More than one hundred thousand disk drives were used for all the results presented here. The disks are a combination of serial and parallel ATA consumer-grade hard disk drives, ranging in speed from 5400 to 7200 rpm, and in size from 80 to 400 GB.



First, only very young and very old age groups appear to show the expected behavior. After the first year, the AFR of high utilization drives is at most moderately higher than that of low utilization drives. The three-year group in fact appears to have the opposite of the expected behavior, with low utilization drives having slightly higher failure rates than high utilization ones.



The figure shows that failures do not increase when the average temperature increases.


三つ目は、SMARTの情報と障害率の関係の分析です。いくつか、Criticalなparameterを分析しています: scan error, reallocation, offline reallocation, probational counts。これらに関しては、countが一つでも上がると、障害率がかなり上昇しています。

We find that the group of drives with scan errors are ten times more likely to fail than the group with no errors.

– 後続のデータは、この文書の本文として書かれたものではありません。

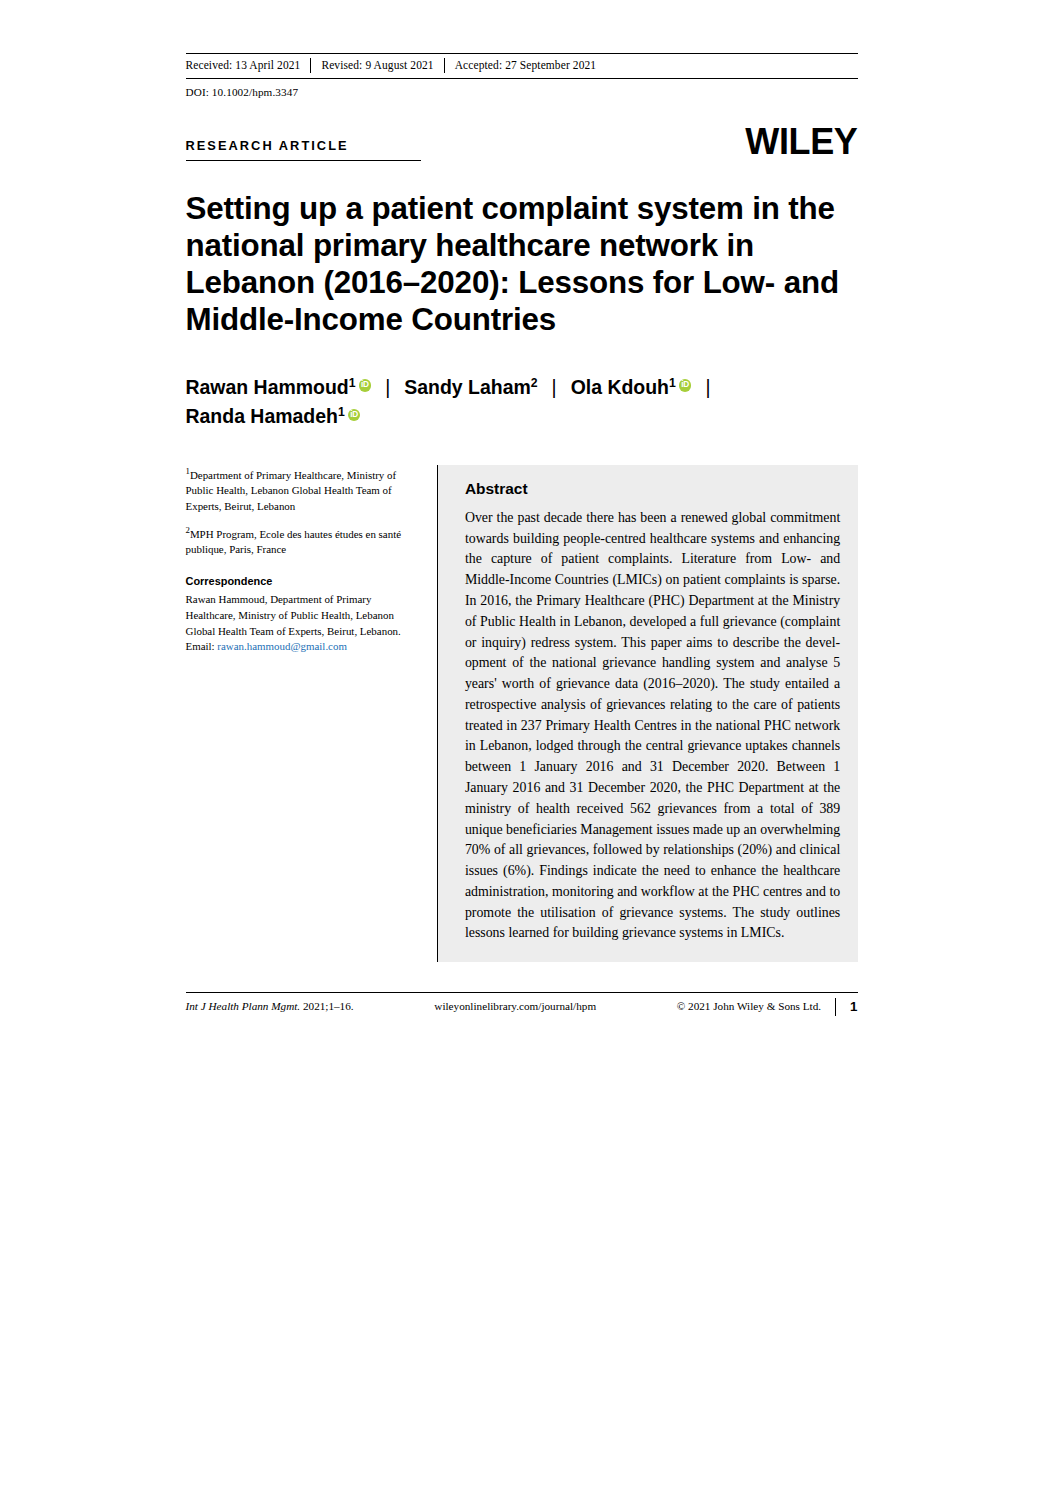Received: 13 April 2021
Revised: 9 August 2021
Accepted: 27 September 2021
DOI: 10.1002/hpm.3347
RESEARCH ARTICLE
WILEY
Setting up a patient complaint system in the national primary healthcare network in Lebanon (2016–2020): Lessons for Low- and Middle-Income Countries
Rawan Hammoud1 |Sandy Laham2|Ola Kdouh1 |
Randa Hamadeh1
1Department of Primary Healthcare, Ministry of Public Health, Lebanon Global Health Team of Experts, Beirut, Lebanon
2MPH Program, Ecole des hautes études en santé publique, Paris, France
Correspondence
Rawan Hammoud, Department of Primary Healthcare, Ministry of Public Health, Lebanon Global Health Team of Experts, Beirut, Lebanon.
Email: rawan.hammoud@gmail.com
Abstract
Over the past decade there has been a renewed global commitment towards building people-centred healthcare systems and enhancing the capture of patient complaints. Literature from Low- and Middle-Income Countries (LMICs) on patient complaints is sparse. In 2016, the Primary Healthcare (PHC) Department at the Ministry of Public Health in Lebanon, developed a full grievance (complaint or inquiry) redress system. This paper aims to describe the development of the national grievance handling system and analyse 5 years' worth of grievance data (2016–2020). The study entailed a retrospective analysis of grievances relating to the care of patients treated in 237 Primary Health Centres in the national PHC network in Lebanon, lodged through the central grievance uptakes channels between 1 January 2016 and 31 December 2020. Between 1 January 2016 and 31 December 2020, the PHC Department at the ministry of health received 562 grievances from a total of 389 unique beneficiaries Management issues made up an overwhelming 70% of all grievances, followed by relationships (20%) and clinical issues (6%). Findings indicate the need to enhance the healthcare administration, monitoring and workflow at the PHC centres and to promote the utilisation of grievance systems. The study outlines lessons learned for building grievance systems in LMICs.
Int J Health Plann Mgmt. 2021;1–16.
wileyonlinelibrary.com/journal/hpm
© 2021 John Wiley & Sons Ltd.
1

the critical threshold for scan errors is one. After the first scan error, drives are 39 times more likely to fail within 60 days than drives without scan error.

After their first reallocation, drives are over 14 times more likely to fail within 60 days than drives without reallocation counts, making the critical threshold for this parameter also one.

After the first offline reallocation, drives have over 21 times higher chances of failure within 60 days than
drives without offline reallocations; an effect that is again more drastic than total reallocations.

The critical threshold for probational counts is also one: after the first event, drives are 16 times more
likely to fail within 60 days than drives with zero probational counts.


Out of all failed drives, over 56% of them have no count in any of the four strong SMART signals, namely
scan errors, reallocation count, offline reallocation, and probational count. In other words, models based only
on those signals can never predict more than half of the failed drives.


それ以外にもいくつか面白いデータがでています。HDDの故障率(AFR: Annual Failure Rate)は、一年目までは大体2%前後。二年目以降は6〜9%ぐらいになっている。論文によると、Vendorの公表値は大体2%だとのことなので、それよりは随分高い感じがします。ただ、これは、userが実際は壊れていないHDDを壊れたとしているためだという意見があるようです。

While drive manufacturers often quote yearly failure rates below 2% [2], user studies have seen rates as high as 6% [9]. Elerath and Shah [7] report between 15-60% of drives considered to have failed at the user site are found to have no defect by the manufacturers upon returning the unit. Hughes et al. [11] observe between 20-30% “no problem found” cases after analyzing failed drives from their study of 3477 disks.